Atlas de l'exposition aux pollutions atmosphérique et sonore

Principaux résultats

Se déplacer aux heures de pointe à Montréal : l’automobile n’est pas significativement plus rapide

En moyenne, pour les trajets réalisés, les temps de déplacements sont de 38 minutes pour les automobilistes, 39 minutes pour les cyclistes et 42 pour les usagers du transport en commun. Les tests statistiques réalisés démontrent qu’il n’y a pas de différences significatives entre les trois modes. Par conséquent, utiliser l’automobile aux heures de pointe à Montréal pour des trajets d’environ 45 minutes n’est pas plus rapide que de se déplacer à vélo ou en transport en commun. Autrement dit, le vélo et le transport en commun sont des alternatives efficaces à l’automobile aux heures de pointe. En effet, pour les trajets réalisés, le cycliste arrive en moyenne une minute après l’automobiliste et l’usager du transport en commun 4 minutes après. En outre, cela ne tient pas compte du temps requis pour stationner l’automobile. Notons aussi que pour 25% des trajets, le cycliste est arrivé avant l’automobiliste (5 minutes ou moins).
 

Temps de déplacements
(en minutes)
Différences de temps par rapport
à l’automobile (en minutes)

 

L’exposition au bruit : des niveaux plus élevés pour les usagers du transport en commun et les cyclistes

En moyenne, les automobilistes sont exposés à des niveaux sonores de 66,9 dB(A), contre 69 pour les cyclistes et 73 pour les usagers du transport en commun. Cette différence est significative, ce qui indique que les cyclistes et plus particulièrement les usagers du transport en commun sont d’avantage exposés à cette nuisance. Les niveaux plus élevés observés pour les usagers du transport en commun s’expliquent notamment par l’utilisation du métro.
L’Organisation mondiale de la santé (OMS) recommande de ne pas dépasser la valeur guide de 55 dB(A) à l’extérieur durant le jour. De plus, dans la politique sur le bruit routier du ministère des Transports, de la Mobilité durable et de l'Électrification des transports, on recommande que le bruit n’excède pas 65dB(A) en bordure des voies de circulation. Ces valeurs sont clairement dépassées quel que soit le mode de transport utilisé.

 

L’exposition à la pollution atmosphérique (NO2) : pas de différences significatives et des valeurs bien inférieures aux recommandations de l’Organisation mondiale de la santé (OMS)
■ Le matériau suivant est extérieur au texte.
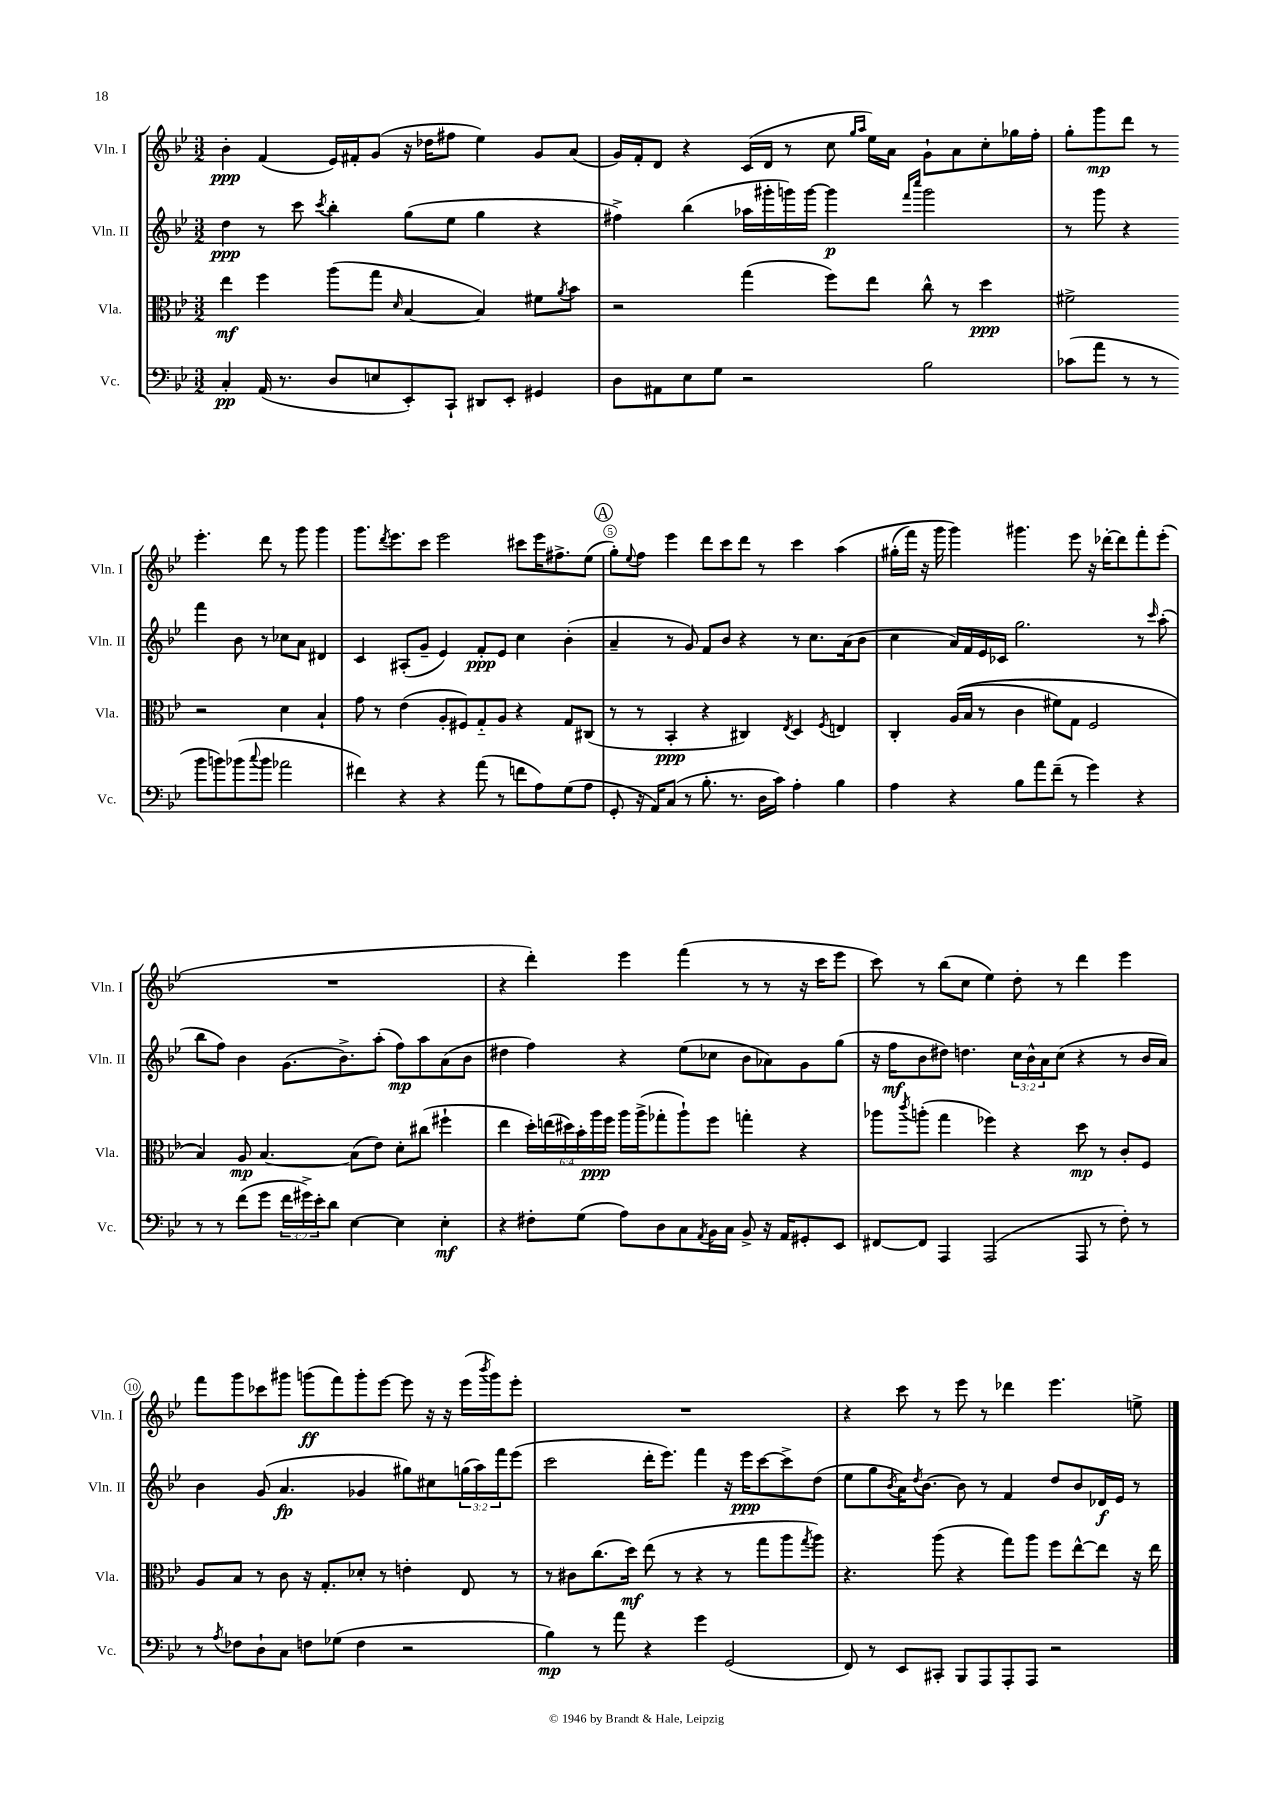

**kern	**kern	**kern	**kern
*staff4	*staff3	*staff2	*staff1
*clefF4	*clefC3	*clefG2	*clefG2
*k[b-e-]	*k[b-e-]	*k[b-e-]	*k[b-e-]
*M3/2	*M3/2	*M3/2	*M3/2
4C'/	4ee-\	4dd\	4b-'\
(16AA/	4ff\	8r	(4f/
8.r	.	.	.
.	.	8ccc\	.
.	.	8qccc/	.
8D/L	(8aa\L	4bb-'\	16e-/LL)
.	.	.	16f#'/J
8E/	8gg\J	.	(8g/J
.	16qqd/	.	.
8EE-'/)	[4B-/	(8gg\L	16r
.	.	.	16dd-\LK
8CC`/J	.	8ee-\J	8ff#\J
8DD#/L	4B-/])	4gg\	4ee-\)
8EE-'/J	.	.	.
4GG#/	8f#\L	4r	8g/L
.	8qa/	.	.
.	8b-\J	.	(8a/J
=	=	=	=
8D\L	2r	4ff#^\)	16g/LL)
.	.	.	16f'/J
8AA#\	.	.	8d/J
8E-\	.	(4bb-\	4r
8G\J	.	.	.
2r	(4gg\	16aa-\LL	(16c/LL
.	.	16ggg#'\	16d/JJ
.	.	16ggg\)	8r
.	.	[16ggg\JJ	.
.	8ff\L)	4ggg\]	8cc\
.	.	.	16qqgg/LL
.	.	.	16qqaa/JJ
.	8ee-\J	.	16ee-\LL)
.	.	.	16a\JJ
.	.	16qqfff/LL	.
.	.	16qqcccc/JJ	.
2B-\	8cc^^\	2ggg\	8g`\L
.	8r	.	8a\
.	4dd\	.	8cc'\
.	.	.	16gg-\L
.	.	.	16ff'\JJ
=	=	=	=
(8c-\L	2f#^\	8r	8gg'\L
8a\J	.	8ggg\	8ggg\
8r	.	4r	8ddd\J
8r	.	.	8r
8b-\L	2r	4fff\	4.eee-'\
8b\)	.	.	.
(8b-\	.	8b-\	.
8qqcc/	.	.	.
8b-\J	.	8r	8ddd\
2a-\	4d\	8cc-\L	8r
.	.	8a\J	8ggg\
.	4B-`/	4d#/	4ggg\
=	=	=	=
4f#\)	8g\	4c/	8.ggg\L
.	8r	.	.
.	.	.	8qddd/
.	.	.	8.eee-\
4r	(4e-\	(8A#'/L	.
.	.	8g~/J	8ccc\J
4r	8A'/L	4e-/)	2eee-\
.	8F#/)	.	.
(8a\	8G'~/	8f'/L	.
8r	8A/J	8e-/J	.
8f\L	4r	4cc\	8ccc#\L
8A\)	.	.	16eee-\K
.	.	.	8.ff#^\
(8G\	8G/L	(4b-'\	.
8A\J	(8C#/J	.	(8ee-\J
=	=	=	=
8GG'/	8r	4a~/	8gg'\L)
.	.	.	8qqee-/
16r	8r	.	8ff\J
16AA/LK)	.	.	.
(8C/J	4BB-'/	8r	4eee-\
8r	.	8g/)	.
8.B-'\	4r	8f/L	8ddd\L
.	.	8b-/J	8ccc\
8.r	.	.	.
.	4C#/)	4r	8ddd\J
16D\LL	.	.	8r
16c\JJ)	.	.	.
.	8qE-/	.	.
4A'\	4D/	8r	4ccc\
.	.	8.cc\L	.
.	8qF/	.	.
4B-\	4E/	.	&(4aa\
.	.	(16a\k	.
.	.	8b-\J	.
=	=	=	=
4A\	4C'/	4cc\	(16gg#'\LL
.	.	.	16fff\JJ)
.	.	.	16r
.	.	.	16ggg\
4r	&((16A/LL	16a/LL)	4ggg\&)
.	16B-/JJ	16f/	.
.	8r	16e-/	.
.	.	16c-/JJ	.
8B-\L	4c\	2.gg\	4.ggg#\
8a\	.	.	.
(8f~\J	8f#\L)	.	.
8r	8G\J	.	8eee-\
4g\)	2F/	.	16r
.	.	.	[16ddd-'\LK
.	.	.	8ddd-\]
4r	.	8r	8fff'\
.	.	16qqccc/	.
.	.	(8aa'\	(8eee-'\J
=	=	=	=
8r	4B-/&)	8bb-\L	1.r
8r	.	8ff\J)	.
(8f\L	8A/	4b-\	.
8g\J	[4.B-/	.	.
24f\LL	.	(8.g\L	.
24g#^\)	.	.	.
24e-'\J	.	.	.
8d\J	.	.	.
.	.	8.b-^\)	.
[4E-\	(8B-\]L	.	.
.	8e-\J)	(8aa'\J	.
4E-\]	8d'\L	8ff\L)	.
.	(8cc#\J	8aa\	.
4E-'\	4ff#`\	(8a\	.
.	.	8b-\J	.
=	=	=	=
4r	4ee-\	4dd#\	4r
8F#'\L	24dd'\LL)	4ff\)	4ddd'\)
.	(24ee\	.	.
.	24dd#\)	.	.
(8G\J	24b-'\	.	.
.	24aa\	.	.
.	24ff\JJ	.	.
8A\L)	16aa\LL	4r	4eee-\
.	(16aa^\J	.	.
8D\	8gg-'\	.	.
8C\	8aa`\)	(8ee-\L	(4fff\
8qAA/	.	.	.
16BB-\L	8ff\J	8cc-\J	.
16C\JJ	.	.	.
8BB-^/	4gg'\	8b-\L	8r
16r	.	8a-\)	8r
16AA/LK	.	.	.
8GG#'/	4r	8g\	16r
.	.	.	16ccc\LK
8EE-/J	.	(8gg\J	8eee-\J
=	=	=	=
[8FF#/L	8aa-\L	16r	8ccc\)
.	.	16ff\LK	.
.	8qccc/	.	.
8FF#/]J	(8aa'\J	8b-\	8r
4AAA/	4gg\	8dd#\J)	(8bb-\L
.	.	4.dd\	8cc\J
(2AAA/	4ff-\)	.	4ee-\)
.	4r	24cc\LL	8dd'\
.	.	24b-^^\	.
.	.	24a\J	.
.	.	(8cc\J	8r
8AAA/	8dd\	4r	4ddd\
8r	8r	.	.
8F'\)	8c'/L	8r	4eee-\
8r	8F/J	16b-/LL	.
.	.	16a/JJ)	.
=	=	=	=
8r	8A/L	4b-\	8fff\L
8qA/	.	.	.
8F-\L	8B-/J	.	8ggg\
8D`\	8r	(8g/	8ccc-\
8C\J	8c\	4.a/	8ggg#\J
8F\L	16r	.	(8ggg\L
.	8.G'/L	.	.
(8G-\J	.	.	8fff\)
4F\	8d-'/J	4g-/	8ggg'\
.	8r	.	[8eee-\J
2r	4e'\	8gg#\L)	8eee-\]
.	.	8cc#\	16r
.	.	.	16r
.	8E-/	(24gg\L	(16eee-\LL
.	.	24aa\)	.
.	.	.	8qbbb-/
.	.	.	16ggg\J)
.	.	24fff\J	.
.	8r	(8eee-\J	8eee-'\J
=	=	=	=
4B-\)	8r	2ccc\	1.r
.	8c#\L	.	.
8r	(8.cc\	.	.
8a\	.	.	.
.	16dd\Jk)	.	.
4r	(8ee-\	16ddd'\LK	.
.	.	8.eee-\J)	.
.	8r	.	.
4g\	4r	4fff\	.
(2GG/	8r	16r	.
.	.	16eee-\LK	.
.	8gg\L	[8ccc\	.
.	8aa\	8ccc^\]	.
.	8qgg/	.	.
.	8aa\J)	(8dd\J	.
=	=	=	=
8FF/)	4.r	8ee-\L	4r
8r	.	8gg\	.
.	.	8qb-/	.
8EE-/L	.	16a\K)	8ccc\
.	.	8qdd/	.
.	.	[8.b-\J	.
8CC#'/J	(8aa\	.	8r
8BBB-/L	4r	8b-\]	8eee-\
8AAA/	.	8r	8r
8AAA'/	8gg\L)	4f/	4ddd-\
8AAA/J	8aa\J	.	.
2r	8ff\L	8dd/L	4.eee-\
.	[8ee-^^\	8b-/	.
.	8ee-\]J	16d-/L	.
.	.	16e-/JJ	.
.	16r	8r	8ee^\
.	16ee-\	.	.
==	==	==	==
*-	*-	*-	*-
En moyenne, pour les trajets réalisés, les niveaux d’exposition au dioxyde d’azote (NO2) sont de respectivement 97, 101 et 96 μg/m3 pour l’automobiliste, le cycliste et l’usager du transport en commun. Il n’existe pas de différences significatives entre ces moyennes. Autrement dit, l’exposition au polluant n’est pas plus élevée pour le cycliste et l’usager du transport en commun comparativement à l’automobiliste. Soulignons que les niveaux d’exposition observés sont bien inférieurs (2 fois) à la norme de 200 μg/m3 recommandée par l’Organisation mondiale de la santé (OMS).

 

L’inhalation du polluant NO2 : des niveaux bien plus élevés pour les cyclistes

Bien que les expositions au polluant NO2 soient comparables d’un mode de transport à l’autre, les cyclistes inhalent près de 3 fois plus de polluant que les automobilistes. En effet, les cyclistes ont des niveaux de ventilation plus élevés. Autrement dit, ils aspirent plus de litres d’air par minute dans leurs poumons et inhalent ainsi plus de polluants atmosphériques.

 

Les deux graphiques ci-dessous démontrent clairement que les fréquences cardiaques et la respiration des cyclistes sont bien plus élevées, ce qui explique les niveaux d’inhalation supérieurs.

 

Des niveaux d’activité physique bien plus élevés pour les cyclistes

Sans surprise, les niveaux d’activité physique et de dépense calorique sont bien plus élevés pour les cyclistes comparativement aux automobilistes.

 

Synthèse des résultats

Les résultats du projet de recherche démontrent que :

  1. Les temps de déplacement ne sont pas significativement différents entre les trois modes de transport;
  2. Les niveaux d’exposition au bruit des usagers du transport en commun et des cyclistes sont significativement plus fort que les automobilistes;
  3. Les niveaux d’exposition au polluant NO2 ne sont pas significativement différents entre les trois modes de transport;
  4. Les doses de polluant NO2 inhalées sont 3 fois plus élevées pour les cyclistes que pour les automobilistes en raison de leur ventilation plus forte
  5. Sans surprise, les niveaux d’activité physique et de dépense calorique, de même que les bénéfices pour la santé sont bien plus élevés pour les cyclistes comparativement aux automobilistes.